Thursday, December 17th, 2009

Sketching User ExperiencesReading Bill Buxton’s “Sketching User Experiences: Getting the Design Right and the Right Design” feels like leafing through a designer’s sketchbook, a sketchbook of a lifetime of contributing to designing high tech products. Ideas come at you from all angles and then drill down into incredible detail before spinning off in another direction.

Bill Buxton has worked at both EuroPARC and Xerox PARC, Silicon Graphics, Alias Wavefront and most recently Microsoft Research. He has been lecturing and writing on the human computer interaction for 30 years.

Buxton is passionate about technology products and equally passionate about the role of design in creating successful products which are a pleasure to use. He describes a role for design from the very earliest stages “sketching” new products and what interacting with them might be like.

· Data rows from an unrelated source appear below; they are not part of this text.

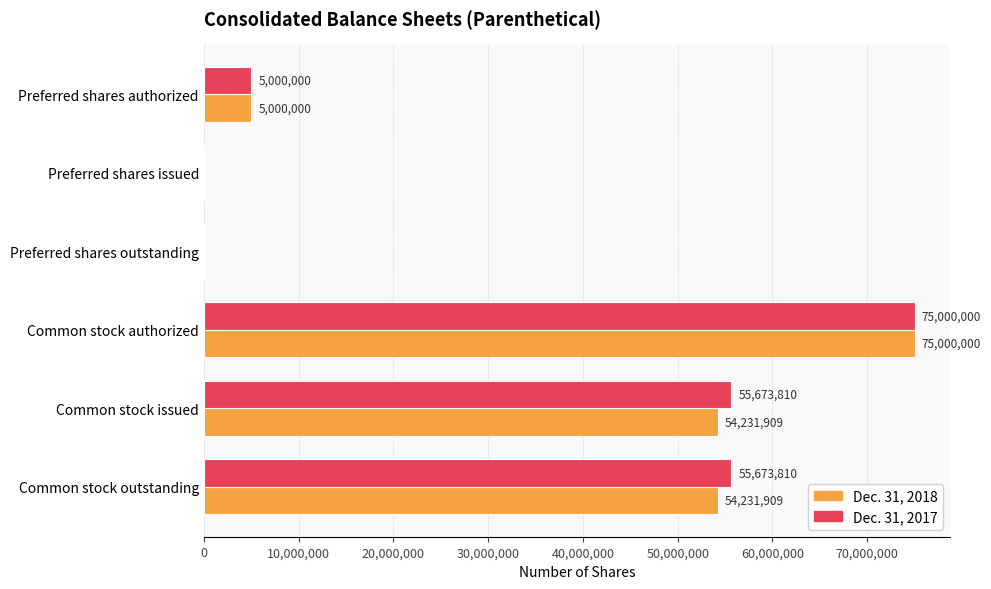

Count the number of data series in this chart.

2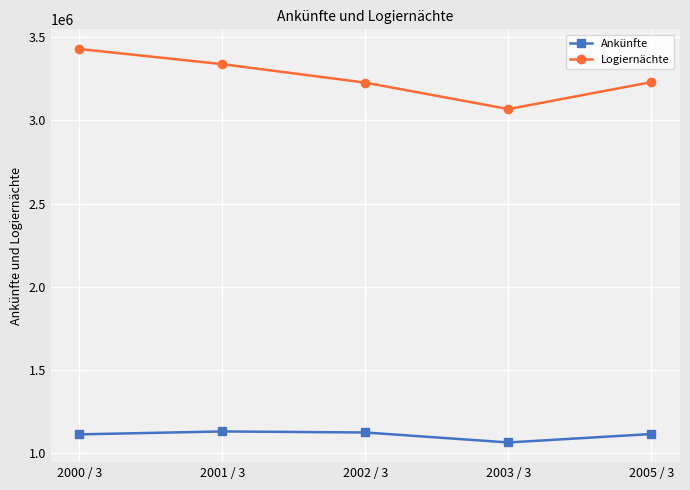

The value of Logiernächte at 2002 / 3 is 2141840. True or false?

False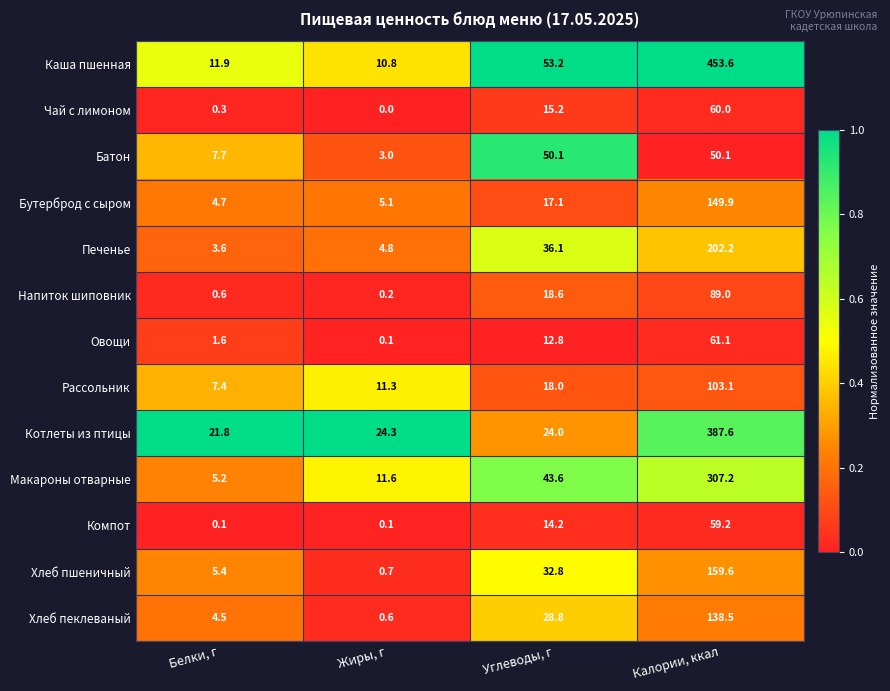

Which series has the largest total across all categories?

Каша пшенная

He describes how these sketches can be on paper, on glass, cut out of cardboard, in short videos, photomontages, post-its, games, pantomime, almost anything. He gives detailed examples of how these have been used to develop the user experience in numerous projects, many of which have developed into products.

A core message of the book is that the design process requires experimentation, with the expectation that experiments will fail and that the design team will learn a great deal from that failure. These experiments are often in the form of role playing, where members of the design team try to take on particular roles, trying to achieve particular aims within the limits of the current design experiment.